Georgians are particularly well represented:
Georgia always had a disproportionately high number of crime bosses and still has a majority of the 700 or so still operating in the post-Soviet space and western Georgia (Kutaisi clan) is particularly well represented. ...

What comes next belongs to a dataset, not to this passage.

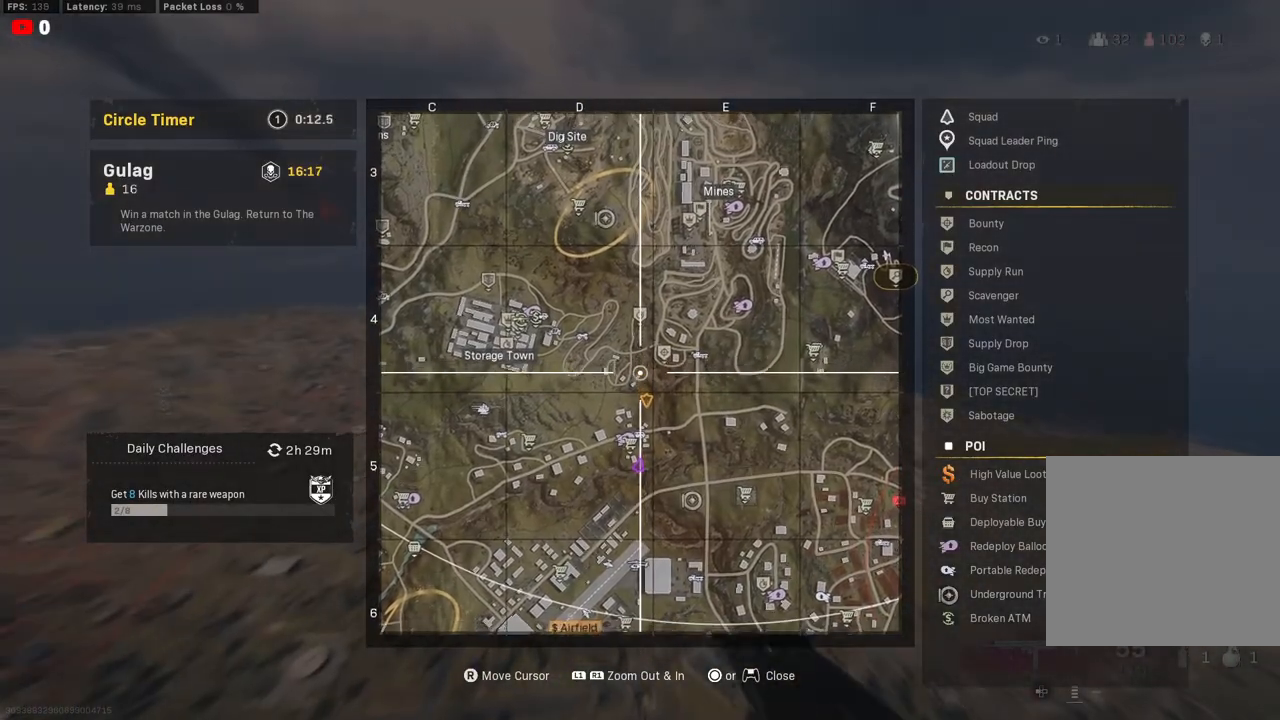
{"buttons": [], "left_stick": "center", "right_stick": "up", "events": [[467, "right_stick", "up"]]}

The Russian criminal subculture of the thieves-in-law disproportionately included ethnic Georgians. During the 1970s Brezhnev stagnation, corrupt officials increasingly turned to the criminal underworld to source black market supplies. However, the Thieves Code explicitly forbade cooperation of any kind with the authorities, and at a 1982 summit of thieves in Tbilisi, the secret society was split in two, with Georgian thieves favouring closer collaboration with officials while this motion was opposed by Slavic 'purists'.
In this respect, the latest Deus Ex game was commendably accurate, in that its East European organized crime group was in fact highly Georgianized.